**TEXT SHOWN**:
"""

# Modified airbox - does it affect temperature display?



## XtremeRevolution (Jan 19, 2012)

jfischer said:


> I did the airbox mod and removed the snorkel. Haven't noticed any issues but yesterday my ambient temperature display was going up as high as 93 degrees when the outside temperature was about 70. Does anyone know where the abmient temperature display gets the value from? Is there a sensor in the intake tube that is no longer receiving adequate airflow and is going to read high now?
> 
> Thanks!


If the sensor was in the tube, it would always be reading too high as that pulls air from higher up in the engine bay. Was your car sitting out in the sun?


----------



## jfischer (Sep 17, 2011)

The car had been sitting for about 45 minutes, but we had also been driving for 10-15 minutes and it was still reading in the 90s. I know it'll be high after sitting in the sun or after being parked after being driven but I've never seen it stay that high for so long after getting going again.


----------



## ShawnB (Feb 17, 2012)

The reading comes from the Driver side foglight housing. If you look at the cover where the foglights are or should be, you will see a small round piece as well. That is the sensor for the outside air temp. Mine sometimes reads high, until I drive the car for a mile or so, than its fine.


----------



## ShawnB (Feb 17, 2012)

jfischer said:


> The car had been sitting for about 45 minutes, but we had also been driving for 10-15 minutes and it was still reading in the 90s. I know it'll be high after sitting in the sun or after being parked after being driven but I've never seen it stay that high for so long after getting going again.


Hmm, odd that its still reading that after so long. Check to make sure the sensor on the fog light housing isn't dirty or anything.


----------



## jfischer (Sep 17, 2011)

If the sensor is really that low on the car, maybe it's possible that the air at street level was still that hot since it was much warmer earlier in the day before the cooler air came in.

Also to add to this, I was driving West about 5:00 p.m., with the sun low in the sky so the front of the car was receiving direct sunlight while the temperature readings were abnormally high. If that sensor is near the black plastic fill piece for the fog lights, I could see it getting even hotter with the sun shining right on it vs mid-day sun.

Guess it's just something to live with...


----------



## danimal (Oct 4, 2011)

I've been having the same issue. My car sits outside while I'm at work and initially is way off (but that's expected) I have almost a 30 mile commute 15 of which is highway @ 65mph and it still reads high. My temperature is consistently 7-10 degrees higher than what it is. Its been in the upper 70's low 80's this week and my car thinks its in the 90's...Is this something the dealership would look into replacing or something to live with knowing its wrong. Even this morning when it was about 45 out the car said 51-52 and that was sitting in the garage all night. Makes me wonder too if the ambient is reading wrong could the air inlet temperature be reading high too thus pulling timing cause the computer thinks its hotter than it really is?


----------



## Chevy Customer Care (Oct 29, 2011)

danimal said:


> I've been having the same issue. My car sits outside while I'm at work and initially is way off (but that's expected) I have almost a 30 mile commute 15 of which is highway @ 65mph and it still reads high. My temperature is consistently 7-10 degrees higher than what it is. Its been in the upper 70's low 80's this week and my car thinks its in the 90's...Is this something the dealership would look into replacing or something to live with knowing its wrong. Even this morning when it was about 45 out the car said 51-52 and that was sitting in the garage all night. Makes me wonder too if the ambient is reading wrong could the air inlet temperature be reading high too thus pulling timing cause the computer thinks its hotter than it really is?



danimal,
I would suggest that you contact your local dealership and have them look into this for you. If you would like me to contact your dealer and set up an appointment for you please send me a PM with your name, VIN, phone number, dealer and the days and times that you are available. Either way, please keep me posted on this. 
Thank you,
Stacy Chevrolet Customer Service


----------



## Beaker (Mar 21, 2012)

I notice this too. It seems to read 93 degrees quite a bit even when the temp outside is in the 80s. Some days it goes down when I start driving, others not.

As far as the car pulling timing, no it should not. I believe Vince and others have said that the IAT sensor is in the throttle body or nearby it.


----------

"""

**ENTRIES SUPPLIED**:
"""

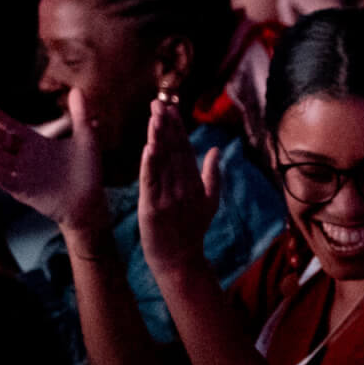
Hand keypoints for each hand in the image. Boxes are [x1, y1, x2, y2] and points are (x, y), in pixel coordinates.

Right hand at [0, 92, 106, 235]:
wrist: (90, 201)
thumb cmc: (88, 170)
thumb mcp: (86, 138)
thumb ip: (81, 114)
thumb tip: (78, 89)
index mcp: (35, 143)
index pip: (11, 127)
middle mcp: (24, 157)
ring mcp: (21, 174)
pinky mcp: (23, 191)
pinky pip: (4, 181)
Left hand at [138, 98, 216, 274]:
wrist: (181, 261)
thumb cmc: (192, 231)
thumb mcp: (209, 201)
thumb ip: (213, 174)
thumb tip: (216, 149)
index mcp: (195, 183)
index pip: (185, 149)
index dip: (177, 127)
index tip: (169, 107)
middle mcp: (184, 187)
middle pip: (174, 151)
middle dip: (166, 126)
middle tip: (158, 103)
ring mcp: (169, 197)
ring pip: (163, 163)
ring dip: (158, 138)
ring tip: (153, 117)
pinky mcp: (153, 208)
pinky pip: (151, 182)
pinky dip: (149, 165)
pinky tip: (148, 148)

"""

**SET OF TASKS**:
**A)** Answer these questions from the airbox thread:
(i) According to ShawnB, which part of the car holds the outside air temperature sensor?
(ii) How many miles of danimal's commute are on the highway?
(iii) Where does Beaker say the IAT sensor is?
**B)** In the airbox thread, rewrite the passage between "The reading comes" and "than its fine.", inclusive, changing "small round piece" to "small circular piece".

**TASK-BY-TASK ANSWERS**:
**A)**
(i) The driver side foglight housing.
(ii) 15 miles.
(iii) In the throttle body or near it.

**B)**
The reading comes from the Driver side foglight housing. If you look at the cover where the foglights are or should be, you will see a small circular piece as well. That is the sensor for the outside air temp. Mine sometimes reads high, until I drive the car for a mile or so, than its fine.